A delicate balance for policymakers
This is a significant predicament for policymakers. With inflation still near 4% against a 2% target in the UK, Jackie noted that the Central Bank is in a "real tricky spot". The attempt to reach the target is subject to a two-fold risk. If policymakers hold current interest rates for too long, they risk impacting the growth of the economy. However, cutting too aggressively, they risk allowing inflation expectations to become permanently anchored above the target.
Given the levels of government debt there is a theory that there could be a ‘preference’ for slightly higher inflation as this could "inflate away" this sovereign debt pile. Investors do not take comfort in this idea, and central bank credibility could become an issue.
Market signals and implications
Bringing inflation back to target in both the US and UK has proven far more complex than central bankers or markets initially anticipated. The persistence of price pressures, coupled with uneven economic data, has forced repeated reassessments of the policy path and created pronounced volatility in rate expectations. The “hairy” forward curves now reflect not just uncertainty about the timing and pace of cuts, but also questions over where equilibrium rates might ultimately settle.

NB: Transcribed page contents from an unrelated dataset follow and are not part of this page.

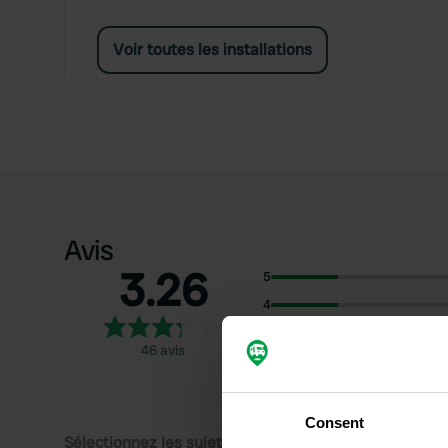
Voir toutes les installations
Avis
3.26
5
4
3
46 avis
2
1
Consent
Sélectionnez les sujets pour lire les critiques :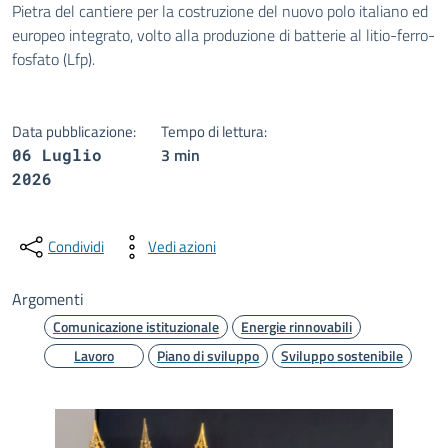
Pietra del cantiere per la costruzione del nuovo polo italiano ed
europeo integrato, volto alla produzione di batterie al litio-ferro-
fosfato (Lfp).
Data pubblicazione:
Tempo di lettura:
3 min
06 Luglio
2026
Condividi
Vedi azioni
Argomenti
Comunicazione istituzionale
Energie rinnovabili
Lavoro
Piano di sviluppo
Sviluppo sostenibile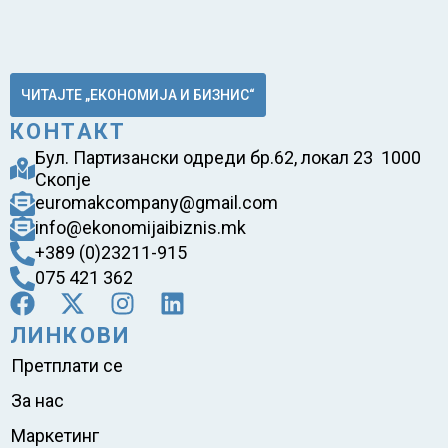
ЧИТАЈТЕ „ЕКОНОМИЈА И БИЗНИС“
КОНТАКТ
Бул. Партизански одреди бр.62, локал 23 1000
Скопје
euromakcompany@gmail.com
info@ekonomijaibiznis.mk
+389 (0)23211-915
075 421 362
ЛИНКОВИ
Претплати се
За нас
Маркетинг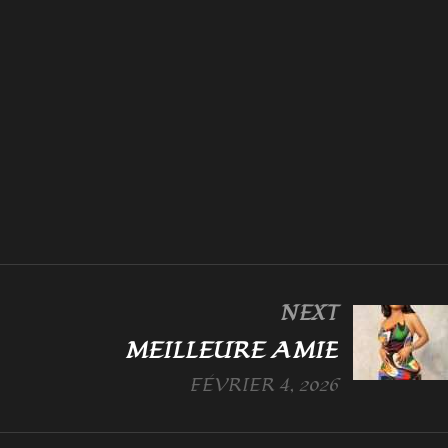
NEXT
MEILLEURE AMIE
FÉVRIER 4, 2026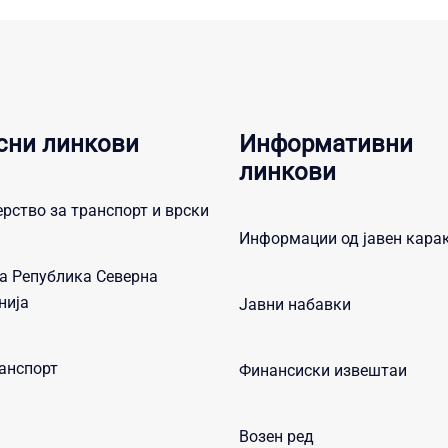
сни линкови
Информативни
линкови
рство за транспорт и врски
Информации од јавен кара
а Република Северна
нија
Јавни набавки
анспорт
Финансиски извештаи
Возен ред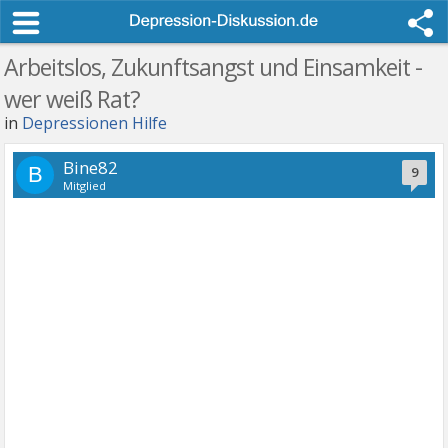
Arbeitslos, Zukunftsangst und Einsamkeit -
wer weiß Rat?
in
Depressionen Hilfe
Bine82
B
9
Mitglied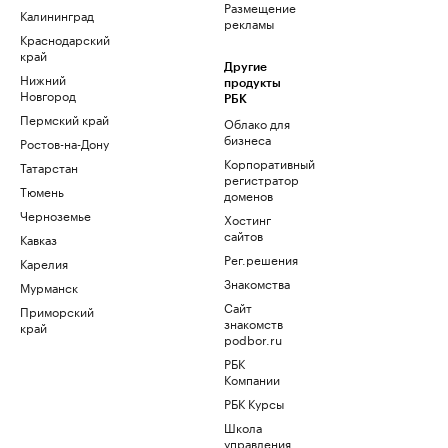
Размещение
Калининград
рекламы
Краснодарский
край
Другие
Нижний
продукты
Новгород
РБК
Пермский край
Облако для
бизнеса
Ростов-на-Дону
Корпоративный
Татарстан
регистратор
Тюмень
доменов
Черноземье
Хостинг
сайтов
Кавказ
Рег.решения
Карелия
Знакомства
Мурманск
Сайт
Приморский
знакомств
край
podbor.ru
РБК
Компании
РБК Курсы
Школа
управления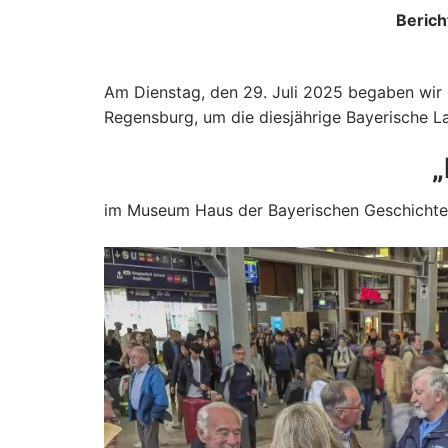
Berich
Am Dienstag, den 29. Juli 2025 begaben wir
Regensburg, um die diesjährige Bayerische 
„
im Museum Haus der Bayerischen Geschichte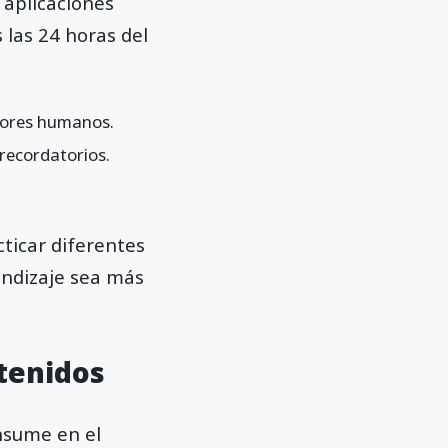
 aplicaciones
 las 24 horas del
ctores humanos.
recordatorios.
cticar diferentes
endizaje sea más
ntenidos
nsume en el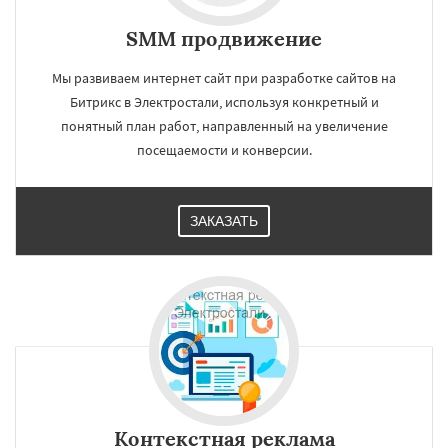
SMM продвижение
Мы развиваем интернет сайт при разработке сайтов на
Битрикс в Электростали, используя конкретный и
понятный план работ, направленный на увеличение
посещаемости и конверсии.
ЗАКАЗАТЬ
Контекстная реклама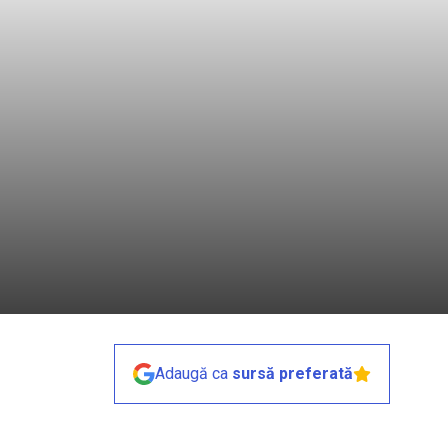
Adaugă ca
sursă preferată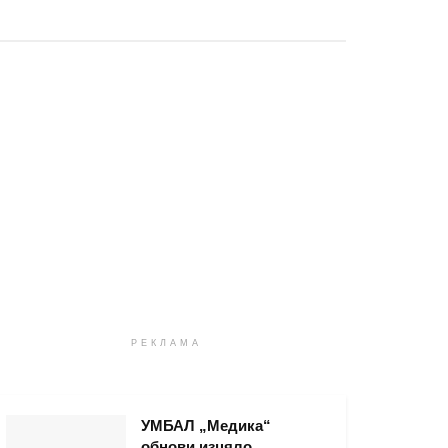
РЕКЛАМА
УМБАЛ „Медика“
обнови изцяло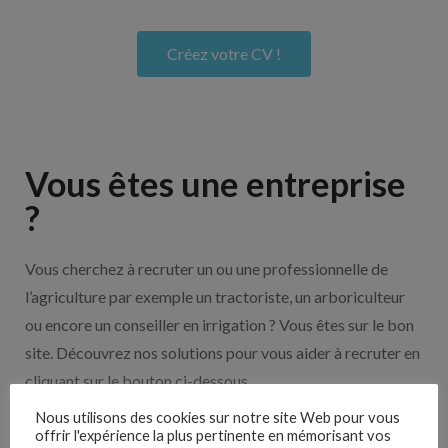
Créez votre CV !
Vous êtes une entreprise
?
Vous cherchez à recruter un ou une professionnelle de
l’agriculture par exemple un tractoriste, un arboriculteur
ou encore un conseiller en irrigation ? Vous êtes sur le bon
site. Découvrez nos solutions pour vous aider à recruter en
cliquant sur le bouton ci-dessous.
Nous utilisons des cookies sur notre site Web pour vous
offrir l'expérience la plus pertinente en mémorisant vos
Nos solutions entreprises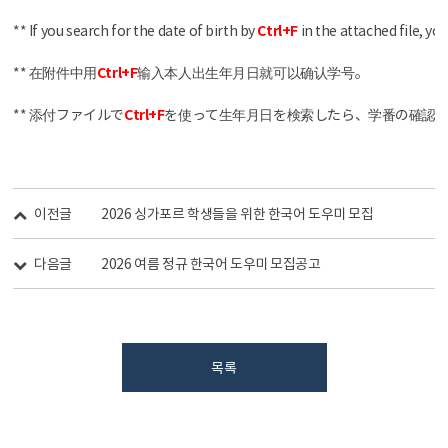
** If you search for the date of birth by
Ctrl+F
in the attached file, y
** 在附件中用
Ctrl+F
输入本人出生年月日就可以确认学号。
** 添付ファイルで
Ctrl+F
を使って生年月日を検索したら、学番の確認
이전글
2026 싱가포르 학생들을 위한 한국어 도우미 모집
다음글
​2026 여름 정규 한국어 도우미 모집공고
목록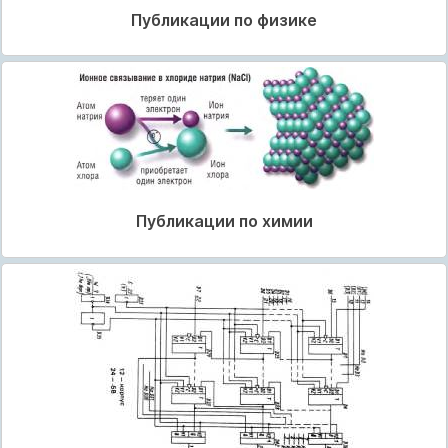
Публикации по физике
Публикации по химии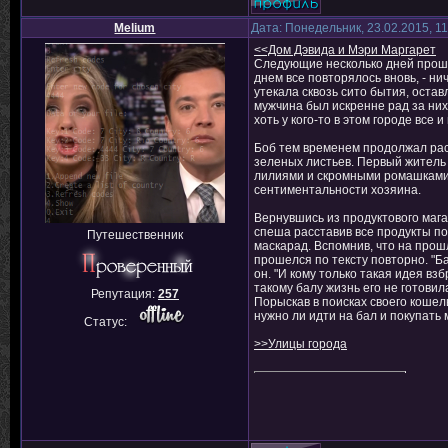
Melium
Дата: Понедельник, 23.02.2015, 1
<<Дом Дэвида и Мэри Маргарет
Следующие несколько дней прошли
днем все повторялось вновь, - ни
утекала сквозь сито бытия, оста
мужчина был искренне рад за них
хоть у кого-то в этом городе все
Боб тем временем продолжал раст
зеленых листьев. Первый житель
лилиями и скромными ромашками.
сентиментальности хозяина.
Вернувшись из продуктового мага
спеша расставив все продукты по
Путешественник
маскарад. Вспомнив, что на прош
прошелся по тексту повторно. "Ба
он. "И кому только такая идея вз
такому балу жизнь его не готовил
Репутация:
257
Порыскав в поисках своего кошел
нужно ли идти на бал и покупать
Статус:
>>Улицы города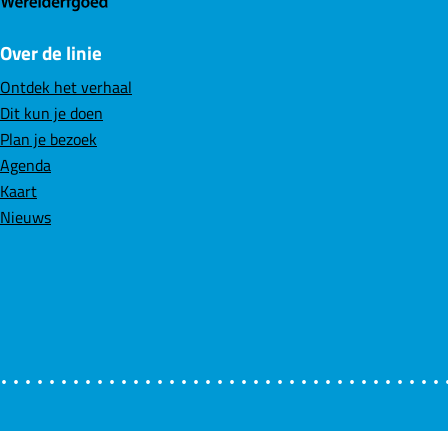
F
L
W
Over de linie
a
i
h
c
n
a
Ontdek het verhaal
e
k
t
Dit kun je doen
b
e
s
Plan je bezoek
o
d
A
Agenda
o
I
p
Kaart
k
n
p
Nieuws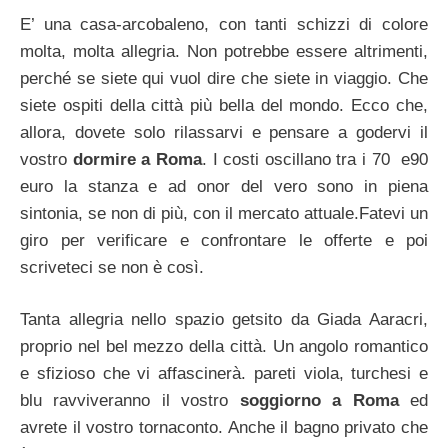
E’ una casa-arcobaleno, con tanti schizzi di colore
molta, molta allegria. Non potrebbe essere altrimenti,
perché se siete qui vuol dire che siete in viaggio. Che
siete ospiti della città più bella del mondo. Ecco che,
allora, dovete solo rilassarvi e pensare a godervi il
vostro
dormire a Roma
. I costi oscillano tra i 70 e90
euro la stanza e ad onor del vero sono in piena
sintonia, se non di più, con il mercato attuale.Fatevi un
giro per verificare e confrontare le offerte e poi
scriveteci se non è così.
Tanta allegria nello spazio getsito da Giada Aaracri,
proprio nel bel mezzo della città. Un angolo romantico
e sfizioso che vi affascinerà. pareti viola, turchesi e
blu ravviveranno il vostro
soggiorno a Roma
ed
avrete il vostro tornaconto. Anche il bagno privato che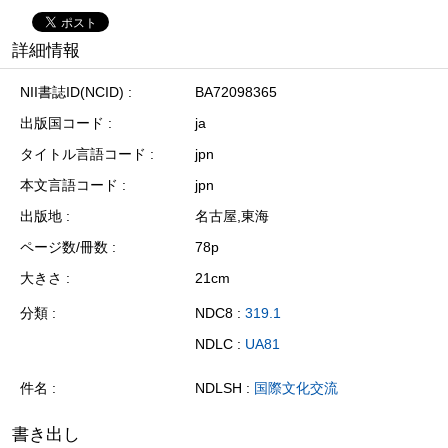
詳細情報
NII書誌ID(NCID)
BA72098365
出版国コード
ja
タイトル言語コード
jpn
本文言語コード
jpn
出版地
名古屋,東海
ページ数/冊数
78p
大きさ
21cm
分類
NDC8 :
319.1
NDLC :
UA81
件名
NDLSH :
国際文化交流
書き出し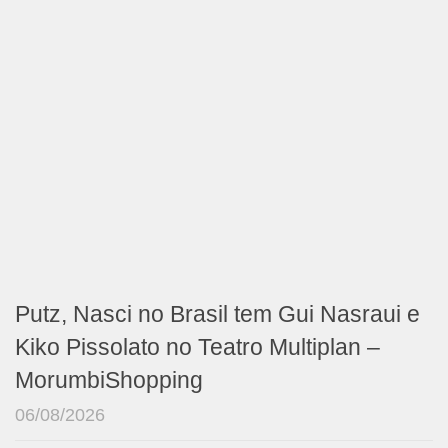
Putz, Nasci no Brasil tem Gui Nasraui e
Kiko Pissolato no Teatro Multiplan –
MorumbiShopping
06/08/2026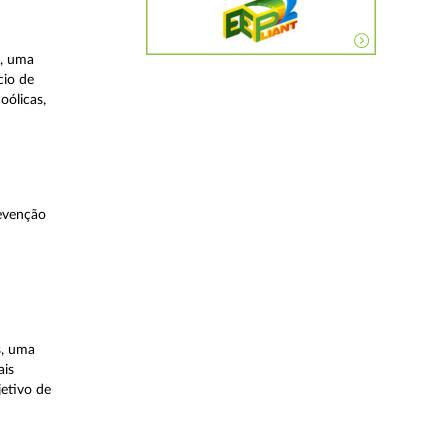
a, uma
cio de
oólicas,
evenção
s, uma
ais
etivo de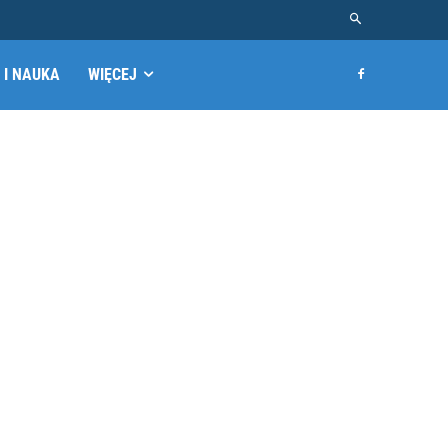
 I NAUKA
WIĘCEJ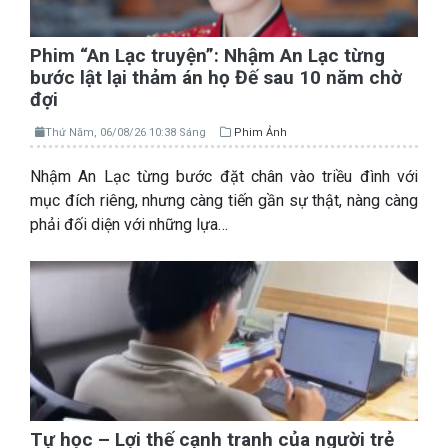
Phim “An Lạc truyện”: Nhậm An Lạc từng
bước lật lại thảm án họ Đế sau 10 năm chờ
đợi
Thứ Năm, 06/08/26 10:38 Sáng
Phim Ảnh
Nhậm An Lạc từng bước đặt chân vào triều đình với
mục đích riêng, nhưng càng tiến gần sự thật, nàng càng
phải đối diện với những lựa…
Tự học – Lợi thế cạnh tranh của người trẻ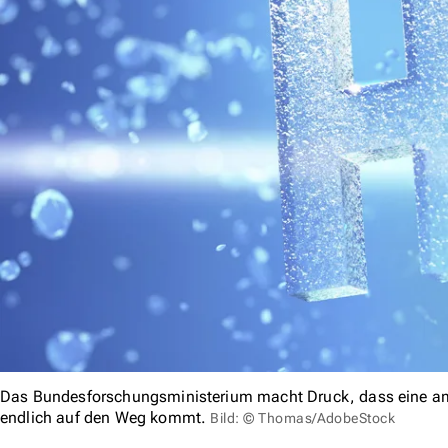
Das Bundesforschungsministerium macht Druck, dass eine amb
endlich auf den Weg kommt.
Bild: © Thomas/AdobeStock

Source: Chatham Financial, revised September 30, 2025
Navigating the final stretch
For investors, this shifting landscape complicates portfolio positioning and valuation models; for borrowers, it blurs the outlook for funding costs and capital planning. Until inflation convincingly returns to target and policy clarity emerges, navigating this environment will continue to demand flexibility, scenario analysis, and a tolerance for ambiguity.